I scoot closer, the bench wood rough beneath my thighs. “Because I have unavoidable baggage.”
Rychne meets my gaze. “That baggage is… astonishing.”
We share a silent moment—fear blazing, attraction humming, dangerous clarity coursing. Around us, children’s laughter drifts from the exit stand, festival remnants dotting the grass. But a predator is readying to strike.
I take his hand. “We’re in this together.”
His grip tightens—reassurance tempered with instinct.
“To the edge of my galaxy,” he whispers.
“And to the edge of mine,” I reply.
Sammy bounds back, bouncing like a rubber ball. She’s clutching a half-squashed horseradish candy stick and wearing that unholy grin of knowing and chaos. She plops between us, stretching long legs out and handing me a candy stick.
“Battle-dad says he’s hungry.”
Rychne winks at Sammy. “Battle-dad is always hungry.”
Sammy groans. “No more rides.”
My breath escapes in a laugh. For a moment, we’re normal. Not aliens or horror or real estate crooks. Just broken suburban family, balancing popcorn and candy, united by risk and love.
But under our feet, the earth shifts. Lipnicky tucked behind the foliage, watching. And we—blissfully aware—are ready to stand our ground.
CHAPTER 19
RYCHNE
I’ve stared down Coalition cruisers, danced in the hull of Grolgath dreadnoughts, and locked eyes with battlefield specters at Centuries’ end—but tonight, I sit at Nessa’s kitchen table, reading through property laws until the fluorescent kitchen light dims. Human bureaucracy is its own battlefield, and Lipnicky is waging war on legal terrain.
I open the digital file I downloaded earlier: Madison County real estate ordinances, zoning codes, eviction statutes. My amber eyes glow dimly in computer light. I scroll through lines of legalese—penalty clauses, notice requirements, tenant protections—each phrase a strata in his labyrinthine trap.
On paper, Lipnicky looks untouchable: contracts folded under thin legal veneers, loopholes welded shut. He’s displaced families with textbook precision: blindside notices, ninety-day eviction rules, “redevelopment efforts.” Nearby code enforcement partners in tow. He’s skilled at masking harassment as progress.
I run my fingers across the text of a tenant protection act. It specifies notice periods and relocation funds. I read again—the passive voice buries intent. I feel... disgusted. Not with humans—but with the platform he uses as a weapon. Heexternalizes violence through paperwork, and no armor can stop bureaucracy.
I pause, inhaling the blended aroma of Nessa’s evening stew. It’s home, domestic, familiar—everything he's threatening. I glance at the kitchen window; through it, I see her reading on the couch. Sammy traces words in a children’s book beside her. Home.
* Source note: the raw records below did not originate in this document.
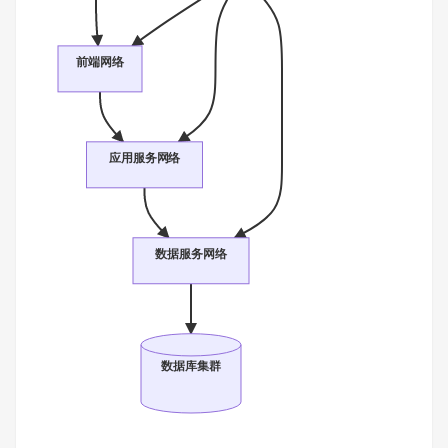
前端网络
应用服务网络
数据服务网络
数据库集群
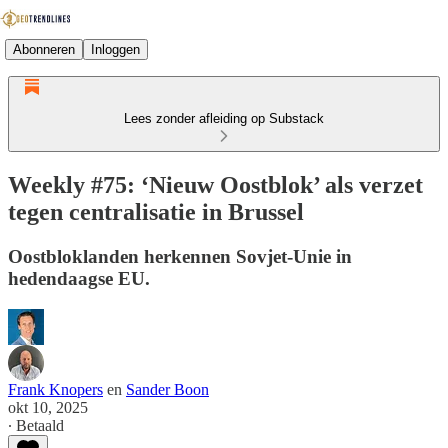
Abonneren
Inloggen
Lees zonder afleiding op Substack
Weekly #75: ‘Nieuw Oostblok’ als verzet
tegen centralisatie in Brussel
Oostbloklanden herkennen Sovjet-Unie in
hedendaagse EU.
Frank Knopers
en
Sander Boon
okt 10, 2025
∙ Betaald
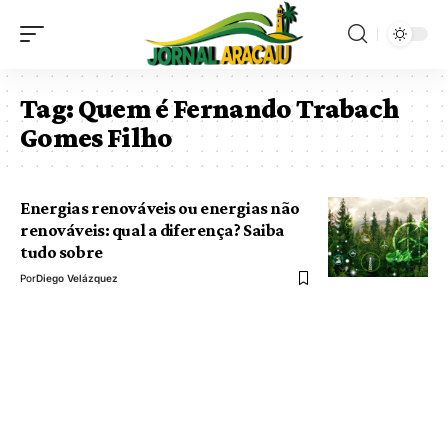
Tag:
Quem é Fernando Trabach
Gomes Filho
Energias renováveis ou energias não
renováveis: qual a diferença? Saiba
tudo sobre
Por
Diego Velázquez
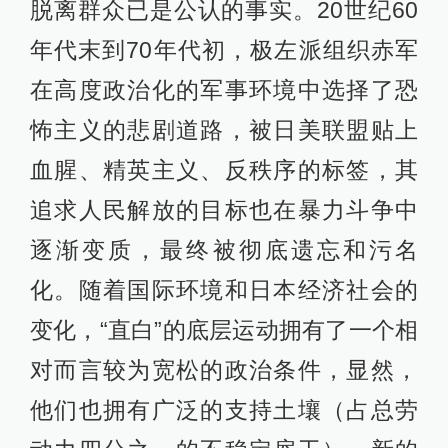
脱离群众已是公认的事实。20世纪60
年代末到70年代初，极左派组织赤军
在高度政治化的军事环境中选择了恐
怖主义的悲剧道路，被日美联盟贴上
血腥、精英主义、反秩序的标签，其
追求人民解放的目标也在暴力斗争中
逐渐变质，最终被彻底遗忘和污名
化。随着国际环境和日本经济社会的
变化，“直白”的底层运动拥有了一个相
对而言较为宽松的政治条件，显然，
他们也拥有广泛的支持土壤（占总劳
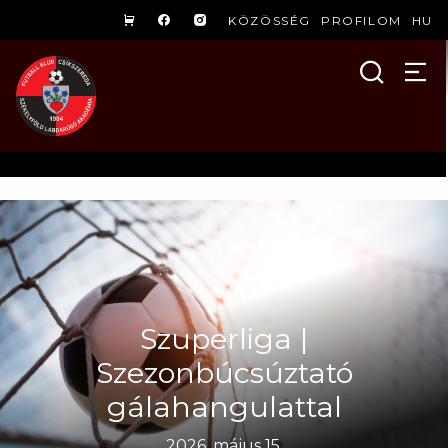
KÖZÖSSÉG
PROFILOM
HU
Szuperliga |
Szezonbúcsúztató
gálahangulattal
2026. május 15.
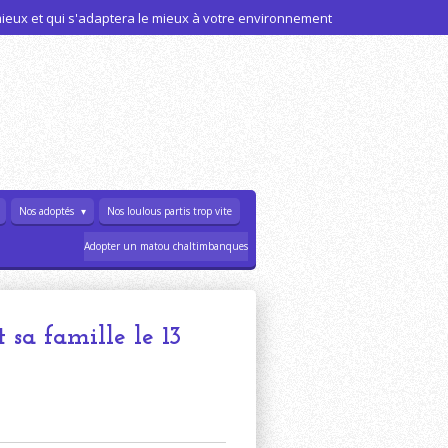
 mieux et qui s'adaptera le mieux à votre environnement
Nos adoptés
Nos loulous partis trop vite
Adopter un matou chaltimbanques
 sa famille le 13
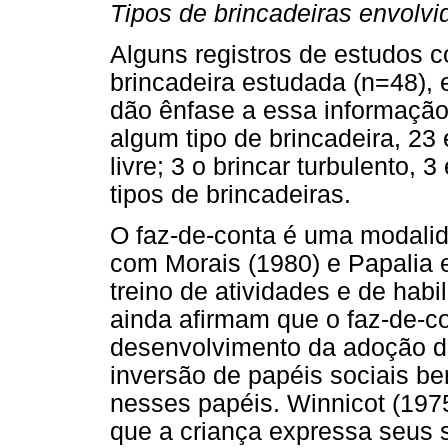
Tipos de brincadeiras envolv
Alguns registros de estudos 
brincadeira estudada (n=48),
dão ênfase a essa informação
algum tipo de brincadeira, 23
livre; 3 o brincar turbulento,
tipos de brincadeiras.
O faz-de-conta é uma modalid
com Morais (1980) e Papalia 
treino de atividades e de hab
ainda afirmam que o faz-de-co
desenvolvimento da adoção da 
inversão de papéis sociais 
nesses papéis. Winnicot (1975
que a criança expressa seus 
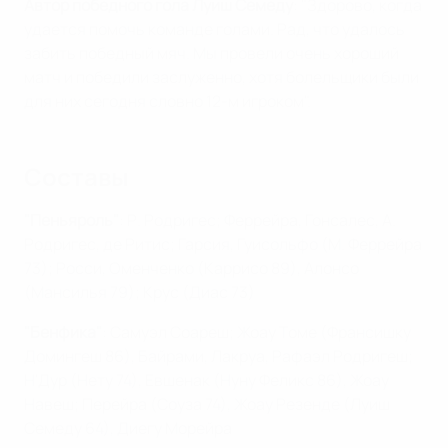
Автор победного гола Луиш Семеду
: "Здорово, когда
удается помочь команде голами. Рад, что удалось
забить победный мяч. Мы провели очень хороший
матч и победили заслуженно, хотя болельщики были
для них сегодня словно 12-м игроком".
Составы
"Пеньяроль"
: Р. Родригес; Феррейра, Гонсалес, А.
Родригес, де Ритис; Гарсия, Гуисольфо (М. Феррейра
73); Росси, Оменченко (Каррисо 89), Алонсо
(Мансилья 79); Крус (Диас 73)
"Бенфика"
: Самуэл Соареш; Жоау Томе (Франсишку
Домингеш 86), Байрами, Лакруа, Рафаэл Родригеш;
Н'Дур (Нету 74), Евшенак (Нуну Феликс 86), Жоау
Навеш; Перейра (Соуза 74), Жоау Резенде (Луиш
Семеду 64), Диегу Морейра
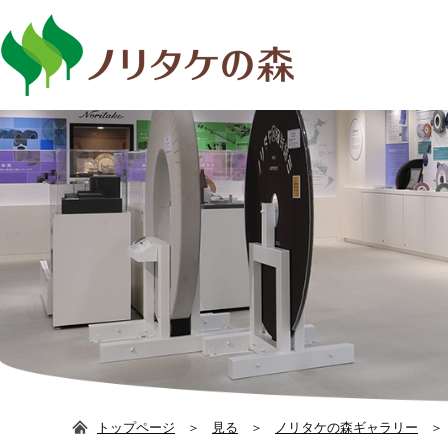
日本語
ENG
トップページ
見る
ノリタケの森ギャラリー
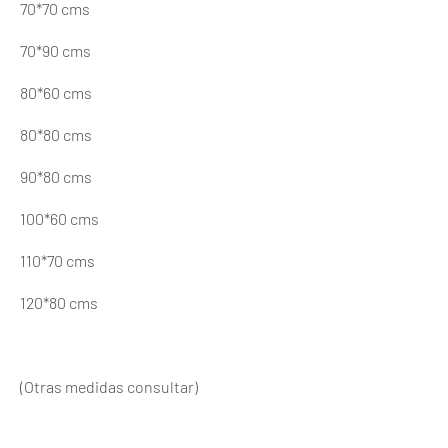
70*70 cms
70*90 cms
80*60 cms
80*80 cms
90*80 cms
100*60 cms
110*70 cms
120*80 cms
(Otras medidas consultar)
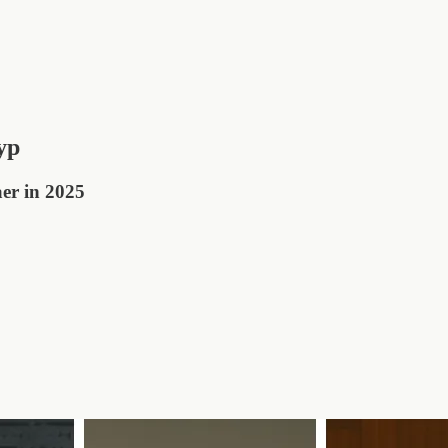
yp
aer in 2025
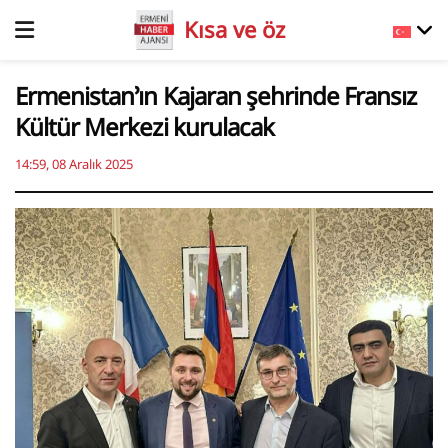
Kısa ve öz
Ermenistan’ın Kajaran şehrinde Fransız
Kültür Merkezi kurulacak
14:59, 08 Aralık 2025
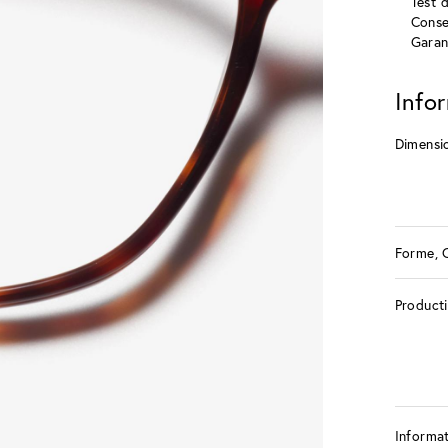
Test 
Conse
Garan
Info
Dimensi
Forme, 
Product
Informat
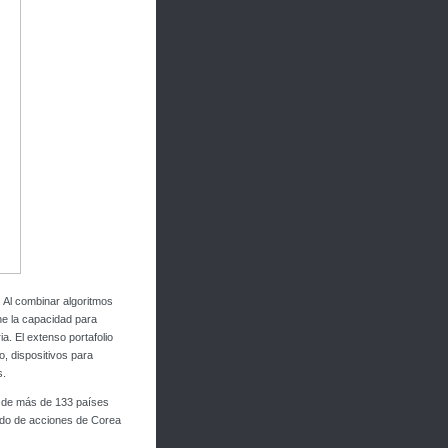
 Al combinar algoritmos
ne la capacidad para
ia. El extenso portafolio
, dispositivos para
s.
s de más de 133 países
cado de acciones de Corea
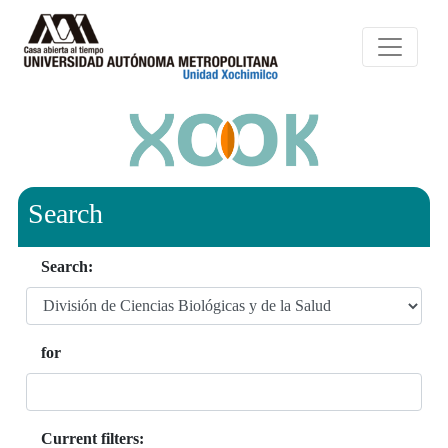
Search
Search:
for
Current filters:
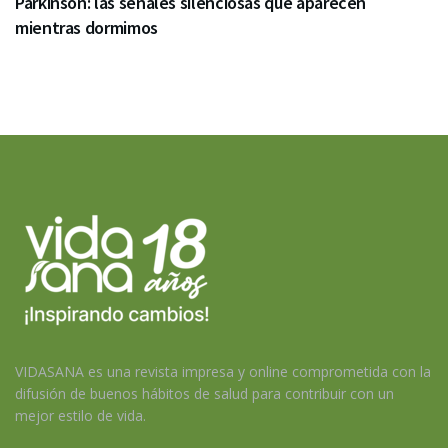
Parkinson: las señales silenciosas que aparecen
mientras dormimos
VIDASANA es una revista impresa y online comprometida con la
difusión de buenos hábitos de salud para contribuir con un
mejor estilo de vida.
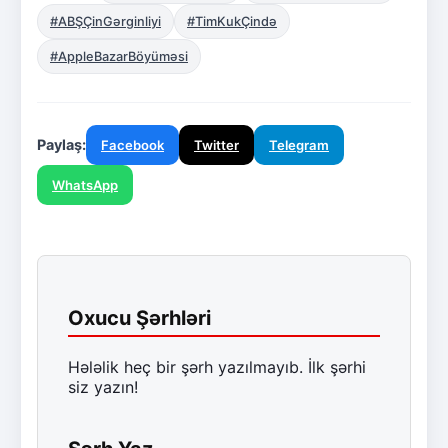
#ABŞÇinGərginliyi
#TimKukÇində
#AppleBazarBöyüməsi
Paylaş:
Facebook
Twitter
Telegram
WhatsApp
Oxucu Şərhləri
Hələlik heç bir şərh yazılmayıb. İlk şərhi
siz yazın!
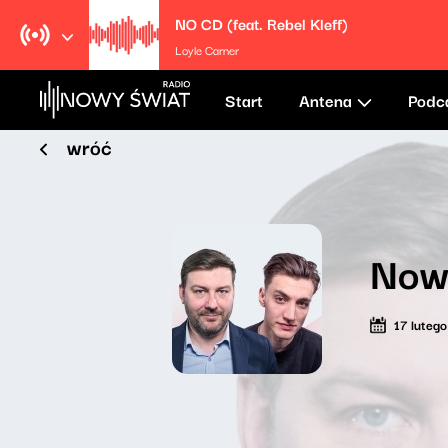
NO CD (feat. Rebel Kleff)
Loyle Carner
Start
Antena
Podc
wróć
Now
17 luteg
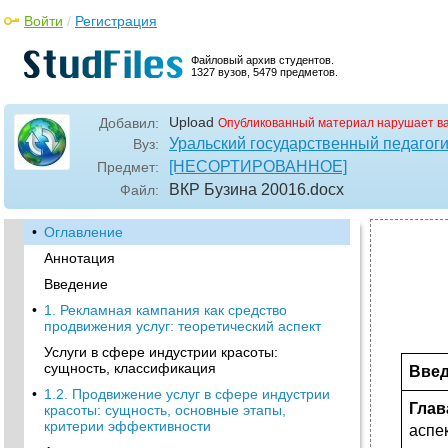
Войти
/
Регистрация
Файловый архив студентов.
1327 вузов, 5479 предметов.
Upload
Добавил:
Опубликованный материал нарушает в
Уральский государственный педагоги
Вуз:
[НЕСОРТИРОВАННОЕ]
Предмет:
ВКР Бузина 20016
.docx
Файл:
•
Оглавление
Аннотация
Введение
•
1. Рекламная кампания как средство
продвижения услуг: теоретический аспект
Услуги в сфере индустрии красоты:
сущность, классификация
Вв
•
1.2. Продвижение услуг в сфере индустрии
Глав
красоты: сущность, основные этапы,
критерии эффективности
асп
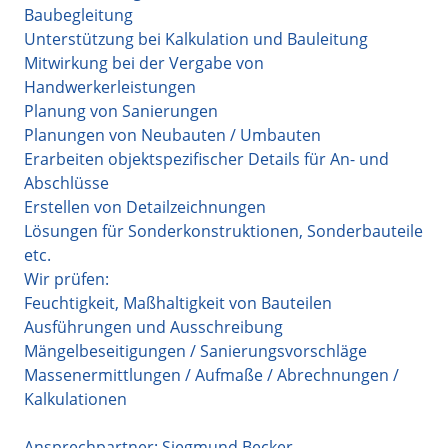
Baubegleitung
Unterstützung bei Kalkulation und Bauleitung
Mitwirkung bei der Vergabe von
Handwerkerleistungen
Planung von Sanierungen
Planungen von Neubauten / Umbauten
Erarbeiten objektspezifischer Details für An- und
Abschlüsse
Erstellen von Detailzeichnungen
Lösungen für Sonderkonstruktionen, Sonderbauteile
etc.
Wir prüfen:
Feuchtigkeit, Maßhaltigkeit von Bauteilen
Ausführungen und Ausschreibung
Mängelbeseitigungen / Sanierungsvorschläge
Massenermittlungen / Aufmaße / Abrechnungen /
Kalkulationen
Ansprechpartner: Siegmund Becker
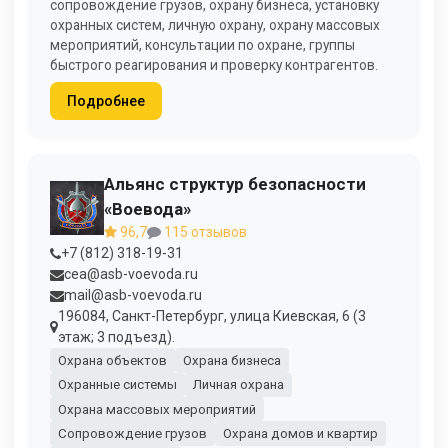
сопровождение грузов, охрану бизнеса, установку
охранных систем, личную охрану, охрану массовых
мероприятий, консультации по охране, группы
быстрого реагирования и проверку контрагентов.
Подробнее
Альянс структур безопасности
«Воевода»
96,7
115 отзывов
+7 (812) 318-19-31
cea@asb-voevoda.ru
mail@asb-voevoda.ru
196084, Санкт-Петербург, улица Киевская, 6 (3
этаж; 3 подъезд).
Охрана объектов
Охрана бизнеса
Охранные системы
Личная охрана
Охрана массовых мероприятий
Сопровождение грузов
Охрана домов и квартир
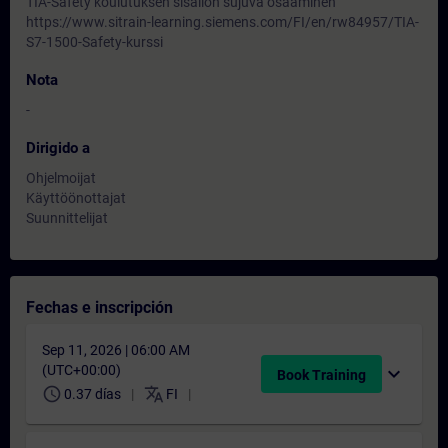
TIA-Safety koulutuksen sisällön sujuva osaaminen
https://www.sitrain-learning.siemens.com/FI/en/rw84957/TIA-
S7-1500-Safety-kurssi
Nota
-
Dirigido a
Ohjelmoijat
Käyttöönottajat
Suunnittelijat
Fechas e inscripción
Sep 11, 2026 | 06:00 AM
(UTC+00:00)
expand_more
Book Training
schedule
translate
0.37 días
FI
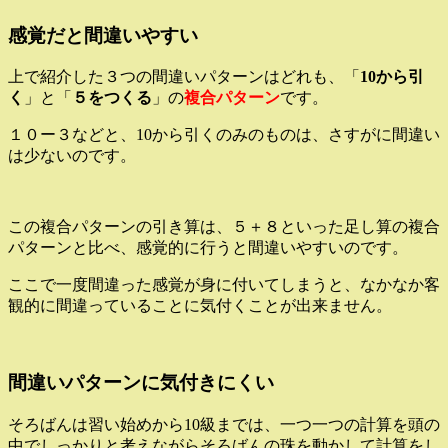
感覚だと間違いやすい
上で紹介した３つの間違いパターンはどれも、「
10から引
く
」と「
５をつくる
」の
複合パターン
です。
１０ー３などと、10から引くのみのものは、さすがに間違い
は少ないのです。
この複合パターンの引き算は、５＋８といった足し算の複合
パターンと比べ、感覚的に行うと間違いやすいのです。
ここで一度間違った感覚が身に付いてしまうと、なかなか客
観的に間違っていることに気付くことが出来ません。
間違いパターンに気付きにくい
そろばんは習い始めから10級までは、一つ一つの計算を頭の
中でしっかりと考えながらそろばんの珠を動かして計算をし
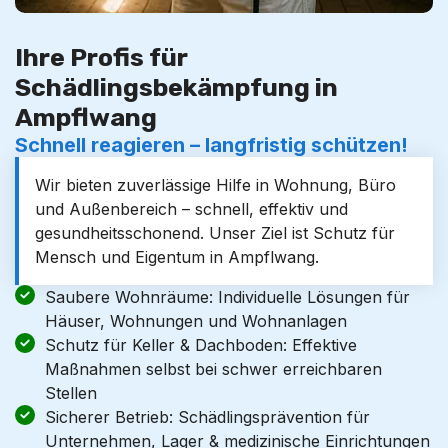
Ihre Profis für
Schädlingsbekämpfung in
Ampflwang
Schnell reagieren – langfristig schützen!
Wir bieten zuverlässige Hilfe in Wohnung, Büro
und Außenbereich – schnell, effektiv und
gesundheitsschonend. Unser Ziel ist Schutz für
Mensch und Eigentum in Ampflwang.
Saubere Wohnräume: Individuelle Lösungen für
Häuser, Wohnungen und Wohnanlagen
Schutz für Keller & Dachboden: Effektive
Maßnahmen selbst bei schwer erreichbaren
Stellen
Sicherer Betrieb: Schädlingsprävention für
Unternehmen, Lager & medizinische Einrichtungen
Lipnicky’s threat has breached the boundary. I need more than instincts. I need evidence. I open a new tab—municipal records, property deeds, developer plans. I cross-check dates on Nessa’s move-in files. I pull building permit logs tied to Lipnicky Properties. Too many anomalies: suspicious “renovation” filings on impending eviction properties; parking permit requests misaligned with use; code infraction logs mysteriously missing. It’s a pattern.
My jaw sets. This is no longer landlord malice; it’s sabotage, strategic erasure of Earth’s civic fabric. His war here isn’t plasma blasts—it’s paperwork and press releases. But war I know. Strategy, terrain, sabotage—all apply.
I open a folder labeled “Next Step.” I’ve scraped court records, tenant complaints, email headers: everything that hints at his coordination with code officials. I download audio files—recorded council meetings, his speeches on "community revitalization." The content drips with Grolgath duplicity—thinly veiled disdain for working-class tenants. I translate the double meanings: where he congratulates “heroes” updating historical buildings, he means erasing generational ownership.
This battle is gray and murky, not black-and-white warzones. But I’ve adapted before. I was forged in conviction. I stand.
Beneath the documents, I hear footsteps. Sammy opens the door, sleepy-eyed, slippers dragging. She peeks at the screen, nods sagely. “Daddy...?” she whispers. I smile, hide files.
“Yes, Sammy?”
She yawns. “Mom says I should get to bed.” She yawns again. “Love you.” Then she pads back to her room.
My heart clenches. Protect them. Not just with lasers or bombs—but with law. With evidence. With strategy.
I send a quick message to my compad’s secure server: “Allied data sync, phase one ready.” I close the lid.
In the hush, the weight of universe-shaking consequences settles. My warrior heart approves this. My human heart—learning—braces.